= RECORDS SHOWN =
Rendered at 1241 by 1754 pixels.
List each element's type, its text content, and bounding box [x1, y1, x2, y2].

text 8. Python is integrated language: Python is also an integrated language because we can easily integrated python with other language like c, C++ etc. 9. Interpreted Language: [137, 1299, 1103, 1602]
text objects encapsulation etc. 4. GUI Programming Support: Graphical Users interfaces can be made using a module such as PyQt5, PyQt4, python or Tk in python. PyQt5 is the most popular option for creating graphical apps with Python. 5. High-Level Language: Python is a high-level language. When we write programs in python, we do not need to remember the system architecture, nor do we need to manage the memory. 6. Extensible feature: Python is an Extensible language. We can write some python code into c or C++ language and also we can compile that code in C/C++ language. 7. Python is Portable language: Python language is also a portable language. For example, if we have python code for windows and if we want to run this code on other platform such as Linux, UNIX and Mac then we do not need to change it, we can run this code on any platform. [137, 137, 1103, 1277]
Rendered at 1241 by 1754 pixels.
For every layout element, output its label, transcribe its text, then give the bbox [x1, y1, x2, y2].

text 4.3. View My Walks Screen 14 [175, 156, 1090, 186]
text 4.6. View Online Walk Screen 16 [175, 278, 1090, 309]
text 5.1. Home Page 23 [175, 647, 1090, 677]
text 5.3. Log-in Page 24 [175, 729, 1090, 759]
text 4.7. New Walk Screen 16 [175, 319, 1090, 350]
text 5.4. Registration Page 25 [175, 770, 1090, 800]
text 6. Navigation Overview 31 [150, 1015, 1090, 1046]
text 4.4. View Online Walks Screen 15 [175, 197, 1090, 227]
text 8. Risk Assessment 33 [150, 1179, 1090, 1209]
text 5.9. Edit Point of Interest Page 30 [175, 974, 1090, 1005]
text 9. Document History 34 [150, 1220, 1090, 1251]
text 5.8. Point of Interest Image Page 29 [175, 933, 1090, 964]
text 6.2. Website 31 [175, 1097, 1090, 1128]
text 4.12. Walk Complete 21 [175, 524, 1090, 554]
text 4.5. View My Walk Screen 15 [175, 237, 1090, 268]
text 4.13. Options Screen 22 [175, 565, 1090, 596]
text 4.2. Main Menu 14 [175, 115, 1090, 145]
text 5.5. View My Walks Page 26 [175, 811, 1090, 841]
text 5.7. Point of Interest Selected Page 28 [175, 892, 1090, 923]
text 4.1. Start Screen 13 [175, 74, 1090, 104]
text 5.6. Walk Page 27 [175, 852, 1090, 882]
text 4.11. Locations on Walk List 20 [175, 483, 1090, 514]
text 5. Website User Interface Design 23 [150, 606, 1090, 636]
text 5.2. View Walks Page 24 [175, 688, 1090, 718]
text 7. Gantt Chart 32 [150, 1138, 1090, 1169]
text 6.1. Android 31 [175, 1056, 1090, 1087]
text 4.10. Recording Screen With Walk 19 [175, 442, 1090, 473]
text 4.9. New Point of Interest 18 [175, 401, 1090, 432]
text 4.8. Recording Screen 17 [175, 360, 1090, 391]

= GOAL =
Replace "Screen" with "Panel" in the part that opens with the line containing "text 4.3. View" and closes with the line containing "text 4.7. New", and write out only those lines with everything else unchanged.

= EXERCISE ANSWER =
text 4.3. View My Walks Panel 14 [175, 156, 1090, 186]
text 4.6. View Online Walk Panel 16 [175, 278, 1090, 309]
text 5.1. Home Page 23 [175, 647, 1090, 677]
text 5.3. Log-in Page 24 [175, 729, 1090, 759]
text 4.7. New Walk Panel 16 [175, 319, 1090, 350]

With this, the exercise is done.